─── Texto da página ───

ARQUIVO Sabores

Vinhos que valem milhões

Em leilões da especialidade, uma caixa com 12 garrafas de vinho custa mais  do que um carro. Clique para visitar o canal Life & Style.

Ricardo Lourenço (www.expresso.pt)

Jimmy é um baixinho magricela, com barba de uma semana. O fato e a gravata ajudam a disfarçar o ar, naturalmente grunge desta enciclopédia andante, que sabe tudo sobre vinho. Ano? País ou região de origem? Produtor? Pergunte-se ao Jimmy.

Sentado na fila de trás, ele passa despercebido por entre as mais de 200 pessoas que enchem o luxuoso Tru, um restaurante na baixa de Chicago. Carrões de alta cilindrada estacionados lá fora, casacos de peles exibidos cá dentro. O ambiente não engana. A festa é só para alguns, uns tantos dispostos a gastar uns bons milhões de dólares num leilão de vinhos.

───

* _Tarefa indicada A_
Extraia das entradas, sem qualquer alteração, as linhas que começam na linha que contém "Catalog all visible" e seguem até à linha que contém "building: (117, 463)", ambas incluídas.

─── Excertos de dados ───

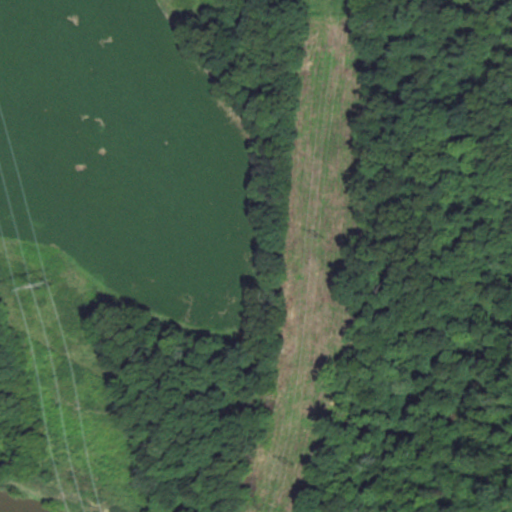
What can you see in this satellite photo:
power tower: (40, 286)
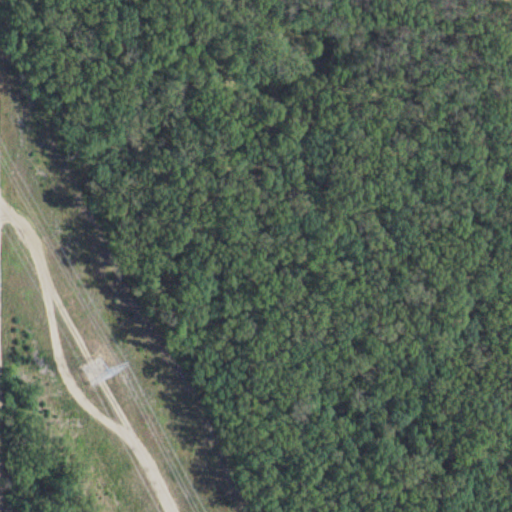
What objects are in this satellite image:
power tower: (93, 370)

───
─── Excertos de dados ───

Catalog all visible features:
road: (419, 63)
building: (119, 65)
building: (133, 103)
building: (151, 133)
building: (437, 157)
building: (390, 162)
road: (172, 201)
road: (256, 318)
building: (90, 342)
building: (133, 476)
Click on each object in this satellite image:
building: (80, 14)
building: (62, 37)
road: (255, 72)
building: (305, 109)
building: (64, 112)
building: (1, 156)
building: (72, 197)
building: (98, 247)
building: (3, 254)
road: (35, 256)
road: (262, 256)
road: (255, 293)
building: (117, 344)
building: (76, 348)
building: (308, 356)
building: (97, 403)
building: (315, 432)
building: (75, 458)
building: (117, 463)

───

* _Tarefa indicada B_
Prossiga o texto sobre os leilões de vinhos a partir do ponto em que termina.

* _Resultado A_
Catalog all visible features:
road: (419, 63)
building: (119, 65)
building: (133, 103)
building: (151, 133)
building: (437, 157)
building: (390, 162)
road: (172, 201)
road: (256, 318)
building: (90, 342)
building: (133, 476)
Click on each object in this satellite image:
building: (80, 14)
building: (62, 37)
road: (255, 72)
building: (305, 109)
building: (64, 112)
building: (1, 156)
building: (72, 197)
building: (98, 247)
building: (3, 254)
road: (35, 256)
road: (262, 256)
road: (255, 293)
building: (117, 344)
building: (76, 348)
building: (308, 356)
building: (97, 403)
building: (315, 432)
building: (75, 458)
building: (117, 463)

* _Resultado B_
As mesas estão forradas a flutes de champanhe e amostras de queijo francês. Mas estamos na América e por isso, à mistura, pode ver-se muito copo de cartão do 'Starbucks' e até garrafas de refrigerante.

ritmo frenético

Às 9h começa o leilão. Jimmy gruda-se ao ecrã do computador e começa a comunicar as licitações oriundas do mundo inteiro, via internet. Ele move-se como um robô. O braço esquerdo só sabe ir para cima e para baixo, em riste sempre que há comprador estrangeiro. Só muda o movimento quando estica a mão direita para apanhar o copo de vinho tinto, que bebe de penálti durante as raras pausas.

Na sala, os convivas procuram contra-atacar. Tudo a um ritmo frenético. O duelo vai durar mais de seis horas e com frequência Jimmy levará a melhor.

O Expresso assistiu ao leilão realizado pela Hart Davis Hart no sábado passado. Por motivos de segurança ou de confidencialidade fomos impedidos de tirar fotografias do evento e de entrevistar livremente quem quiséssemos. Duas pessoas furaram o bloqueio. Outras aceitaram falar, mas sob anonimato. Explicaram-nos o que estes vinhos têm de especial.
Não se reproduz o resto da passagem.